During that episode I'll never forget the woman I met in her fifties who worked for the needle exchange group. She had been, and I suspected may still have been, a heroin addict. She said addicts get to the point there is no pleasure in the drug. Your physiology has been changed, and the heroin becomes like insulin to a diabetic: Something you just need to maintain life. She may have been one of the dirty little secrets the media does not talk about, a maintaining heroin addict. Someone with a hard-earned maturity who has figured out how to take the heroin he or she needs and how to do it while maintaining a responsible, working life.
No mainstream media enterprise can profile such a person for two reasons: One, it goes against the culturally mandated image of heroin addicts as filthy pariahs, and two, what heroin user in his or her right mind would agree to be so profiled in the police-saturated climate we live in. The only alternative we have is for fictional scripts and great actors to portray such a person. As perverse as it may seem, we have to believe Hoffman would have been powerful portraying himself in his last days.
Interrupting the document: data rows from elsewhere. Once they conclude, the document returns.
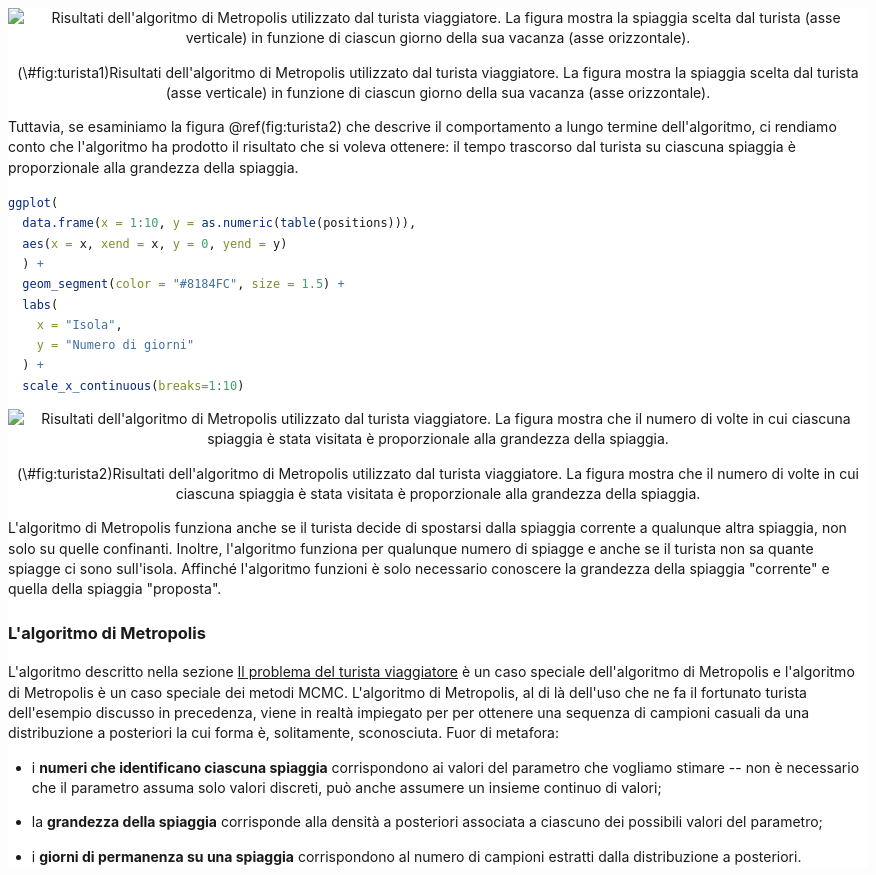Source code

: <div class="figure" style="text-align: center">
<img src="35_grid_approx_files/figure-html/turista1-1.png" alt="Risultati dell'algoritmo di Metropolis utilizzato dal turista viaggiatore. La figura mostra la spiaggia scelta dal turista (asse verticale) in funzione di ciascun giorno della sua vacanza (asse orizzontale). " width="70%" />
<p class="caption">(\#fig:turista1)Risultati dell'algoritmo di Metropolis utilizzato dal turista viaggiatore. La figura mostra la spiaggia scelta dal turista (asse verticale) in funzione di ciascun giorno della sua vacanza (asse orizzontale). </p>
</div>

Tuttavia, se esaminiamo la figura \@ref(fig:turista2) che descrive il comportamento a lungo termine dell'algoritmo, ci rendiamo conto che l'algoritmo ha prodotto il risultato che si voleva ottenere: il tempo trascorso dal turista su ciascuna spiaggia è proporzionale alla grandezza della spiaggia. 


```r
ggplot(
  data.frame(x = 1:10, y = as.numeric(table(positions))),
  aes(x = x, xend = x, y = 0, yend = y)
  ) +
  geom_segment(color = "#8184FC", size = 1.5) +
  labs(
    x = "Isola",
    y = "Numero di giorni"
  ) +
  scale_x_continuous(breaks=1:10)
```

<div class="figure" style="text-align: center">
<img src="35_grid_approx_files/figure-html/turista2-1.png" alt="Risultati dell'algoritmo di Metropolis utilizzato dal turista viaggiatore. La figura mostra che il numero di volte in cui ciascuna spiaggia è stata visitata è proporzionale alla grandezza della spiaggia." width="70%" />
<p class="caption">(\#fig:turista2)Risultati dell'algoritmo di Metropolis utilizzato dal turista viaggiatore. La figura mostra che il numero di volte in cui ciascuna spiaggia è stata visitata è proporzionale alla grandezza della spiaggia.</p>
</div>

L'algoritmo di Metropolis funziona anche se il turista decide di spostarsi dalla spiaggia corrente a qualunque altra spiaggia, non solo su quelle confinanti. Inoltre, l'algoritmo funziona per qualunque numero di spiagge e anche se il turista non sa quante spiagge ci sono sull'isola. Affinché l'algoritmo funzioni è solo necessario conoscere la grandezza della spiaggia "corrente" e quella della spiaggia "proposta".


### L'algoritmo di Metropolis

L'algoritmo descritto nella sezione [Il problema del turista viaggiatore](#sec:turista_viagg) è un caso speciale dell'algoritmo di Metropolis e l'algoritmo di Metropolis è un caso speciale dei
metodi MCMC. L'algoritmo di Metropolis, al di là dell'uso che ne fa il fortunato turista dell'esempio discusso in precedenza, viene in realtà impiegato per per ottenere una sequenza di campioni casuali da una distribuzione a posteriori la cui forma è, solitamente, sconosciuta. Fuor di metafora:

-   i __numeri che identificano ciascuna spiaggia__ corrispondono ai valori del parametro che vogliamo stimare -- non è necessario che il parametro assuma solo valori discreti, può anche assumere un insieme continuo di valori;

-   la __grandezza della spiaggia__ corrisponde alla densità a posteriori associata a ciascuno dei possibili valori del parametro;

-   i __giorni di permanenza su una spiaggia__ corrispondono al numero di campioni estratti dalla distribuzione a posteriori.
Like all the classic tragic roles of the acting trade, he made his own decisions in his life. Did he have accomplices in his downfall? As in all theatrical tragedies, life is pregnant with human interaction. But if those who sold him the drug that killed him were, like most drug dealers, following the rules of free-private-enterprise, they certainly did not wish to kill him. People in business don't kill those who buy their product. In fact, they tend to do the opposite. Like the Addvie Pharmaceutical Group, they tend to encourage the buyers of their product to stay healthy so they can buy more. The worse you can say about dealers is, like pharmaceutical corporations, they're enablers, not educators looking out for the best interests of their consumers.
I would not attempt to speak for Phillip Seymour Hoffman. But I will say this about the notable rise of heroin use these days in America. This is an incredibly demoralizing time in America, and sometimes it's natural to want to just make it all go away for a while. Again, this story is about a human tragedy and, from the point of view of film lovers, a great waste. From Hoffman's point of view it was about something else only he could explain. It seems to me we owe him the respect to just leave it at that. Unfortunately, we don't have the benefit of his great acting to provide us a window into his inner life and motives.
To emphasize Dr. Hart's point about education, Hoffman may simply have been ignorant about the physiological realities of what he was doing to his body and how he was risking the life of his children's father. I cannot but believe he would want his death to be a catalyst for greater understanding. It's clear from his work that's the kind of man he was.